Pendant l’époque wisigothique, la voie domitienne est encore entretenue et empruntée. Par quel chemin va-t-on alors de Maguelonne à Substantion ? Il semble bien que ce soient les Guilhem de Montpellier qui aient déplacé la circulation des véhicules, animaux domestiques et voyageurs sur une voie parallèle à la voie domitienne. Le Cami Roumieu des pélerins du Moyen-age est peut-être un Decumanus de la centuriation romaine. Le fait de l’avoir doté d’un pont, attesté dès 1124 par le cartulaire des seigneurs de Montpellier, l’a transformé en itinéraire principal. Si on la redresse des inféodations qui en ont gauchi le tracé, notamment au niveau de l’ancien enclos des Récollets, l’actuelle avenue de Castelnau serait une bonne candidate pour être une ancienne parallèle décumane de la voie domitienne. Peut-on alors imaginer cet itinéraire bis de l’antiquité vierge de toute occupation humaine avant le Xe siècle ? J’ai bien envie de répondre non. 

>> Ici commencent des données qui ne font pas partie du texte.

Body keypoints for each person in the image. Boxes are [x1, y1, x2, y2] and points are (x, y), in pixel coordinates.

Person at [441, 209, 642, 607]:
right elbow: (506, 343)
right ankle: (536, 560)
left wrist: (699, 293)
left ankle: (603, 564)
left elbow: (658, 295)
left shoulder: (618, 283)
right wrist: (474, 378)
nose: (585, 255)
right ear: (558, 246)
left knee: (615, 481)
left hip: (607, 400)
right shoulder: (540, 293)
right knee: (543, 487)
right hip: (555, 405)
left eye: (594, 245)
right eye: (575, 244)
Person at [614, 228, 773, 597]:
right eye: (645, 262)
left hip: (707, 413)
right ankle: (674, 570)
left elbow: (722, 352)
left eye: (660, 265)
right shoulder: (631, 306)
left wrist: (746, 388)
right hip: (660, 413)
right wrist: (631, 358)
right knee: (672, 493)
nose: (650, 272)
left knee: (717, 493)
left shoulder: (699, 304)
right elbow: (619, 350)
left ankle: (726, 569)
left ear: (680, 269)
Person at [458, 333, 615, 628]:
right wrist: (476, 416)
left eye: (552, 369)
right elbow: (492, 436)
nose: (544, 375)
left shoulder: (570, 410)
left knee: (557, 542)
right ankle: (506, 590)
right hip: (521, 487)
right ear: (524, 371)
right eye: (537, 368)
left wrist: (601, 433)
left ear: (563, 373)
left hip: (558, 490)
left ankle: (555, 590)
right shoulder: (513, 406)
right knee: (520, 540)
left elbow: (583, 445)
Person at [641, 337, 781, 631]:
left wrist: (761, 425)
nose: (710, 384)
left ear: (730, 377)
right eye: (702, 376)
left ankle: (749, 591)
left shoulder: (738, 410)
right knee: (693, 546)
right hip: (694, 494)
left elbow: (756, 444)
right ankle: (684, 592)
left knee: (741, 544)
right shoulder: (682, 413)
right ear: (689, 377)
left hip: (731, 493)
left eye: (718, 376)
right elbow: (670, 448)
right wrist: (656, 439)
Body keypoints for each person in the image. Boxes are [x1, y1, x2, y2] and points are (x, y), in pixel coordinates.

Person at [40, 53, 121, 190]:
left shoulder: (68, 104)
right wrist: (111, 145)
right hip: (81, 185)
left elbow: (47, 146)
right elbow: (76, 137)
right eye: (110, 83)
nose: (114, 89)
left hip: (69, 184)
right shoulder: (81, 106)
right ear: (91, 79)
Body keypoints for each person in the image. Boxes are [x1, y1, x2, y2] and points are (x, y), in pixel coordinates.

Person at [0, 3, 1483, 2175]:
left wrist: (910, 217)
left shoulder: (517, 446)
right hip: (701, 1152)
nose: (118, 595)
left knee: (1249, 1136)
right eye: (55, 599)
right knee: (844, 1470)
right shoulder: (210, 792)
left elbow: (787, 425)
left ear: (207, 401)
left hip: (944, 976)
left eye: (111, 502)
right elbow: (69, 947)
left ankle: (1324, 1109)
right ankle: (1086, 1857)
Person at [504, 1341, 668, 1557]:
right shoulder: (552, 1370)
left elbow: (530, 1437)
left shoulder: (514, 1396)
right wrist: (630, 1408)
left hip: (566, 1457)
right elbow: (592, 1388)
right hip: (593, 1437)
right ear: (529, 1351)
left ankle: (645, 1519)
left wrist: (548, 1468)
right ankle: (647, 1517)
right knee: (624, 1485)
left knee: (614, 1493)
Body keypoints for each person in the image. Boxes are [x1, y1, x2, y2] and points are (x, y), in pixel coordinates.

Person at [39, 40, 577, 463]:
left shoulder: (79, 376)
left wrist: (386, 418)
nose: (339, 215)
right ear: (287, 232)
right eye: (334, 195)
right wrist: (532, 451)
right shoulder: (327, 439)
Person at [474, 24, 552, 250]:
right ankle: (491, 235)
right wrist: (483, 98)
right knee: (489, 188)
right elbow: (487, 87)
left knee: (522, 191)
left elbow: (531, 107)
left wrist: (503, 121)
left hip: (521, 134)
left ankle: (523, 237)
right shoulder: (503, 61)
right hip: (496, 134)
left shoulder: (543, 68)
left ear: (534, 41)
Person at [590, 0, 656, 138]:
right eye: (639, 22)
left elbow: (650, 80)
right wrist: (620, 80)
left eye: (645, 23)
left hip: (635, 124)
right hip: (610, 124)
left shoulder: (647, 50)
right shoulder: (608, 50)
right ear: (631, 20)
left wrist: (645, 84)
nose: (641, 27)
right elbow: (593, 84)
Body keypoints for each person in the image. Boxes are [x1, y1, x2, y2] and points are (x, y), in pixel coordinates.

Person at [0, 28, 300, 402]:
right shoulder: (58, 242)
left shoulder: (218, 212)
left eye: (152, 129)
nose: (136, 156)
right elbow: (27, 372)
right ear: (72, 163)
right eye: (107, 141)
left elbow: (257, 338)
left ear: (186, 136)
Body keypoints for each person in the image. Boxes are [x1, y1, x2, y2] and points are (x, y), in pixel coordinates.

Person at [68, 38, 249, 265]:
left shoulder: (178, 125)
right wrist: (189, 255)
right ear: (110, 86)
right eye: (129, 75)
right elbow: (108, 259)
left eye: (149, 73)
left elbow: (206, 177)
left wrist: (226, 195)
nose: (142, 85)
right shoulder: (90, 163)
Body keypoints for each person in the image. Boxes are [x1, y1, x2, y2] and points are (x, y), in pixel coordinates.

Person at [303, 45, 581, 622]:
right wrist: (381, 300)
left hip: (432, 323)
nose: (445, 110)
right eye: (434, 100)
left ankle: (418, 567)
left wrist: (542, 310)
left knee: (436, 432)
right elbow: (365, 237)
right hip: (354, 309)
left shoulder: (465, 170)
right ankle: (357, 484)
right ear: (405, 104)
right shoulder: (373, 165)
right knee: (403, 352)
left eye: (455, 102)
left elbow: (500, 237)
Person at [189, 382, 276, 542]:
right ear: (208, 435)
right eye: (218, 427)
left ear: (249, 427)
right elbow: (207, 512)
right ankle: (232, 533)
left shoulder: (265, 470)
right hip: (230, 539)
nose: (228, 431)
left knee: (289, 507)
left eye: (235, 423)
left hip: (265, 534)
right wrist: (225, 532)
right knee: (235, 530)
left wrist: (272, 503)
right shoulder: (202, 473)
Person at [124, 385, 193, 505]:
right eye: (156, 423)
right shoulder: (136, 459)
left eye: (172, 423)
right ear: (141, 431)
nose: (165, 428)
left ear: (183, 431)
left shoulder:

Mais l’imagination doit hélas s’arrêter là. Toutes les tentatives de démontrer une occupation humaine de type urbain antérieure à 985 ont abouti à des impasses. Henri Vidal a démontré que l’idée d’un sanctuaire marial primitif, ou d’une agglomération carolingienne, ne reposaient sur rien de tangible. C’est donc seulement au XIIe siècle que commence l’histoire de mon quartier.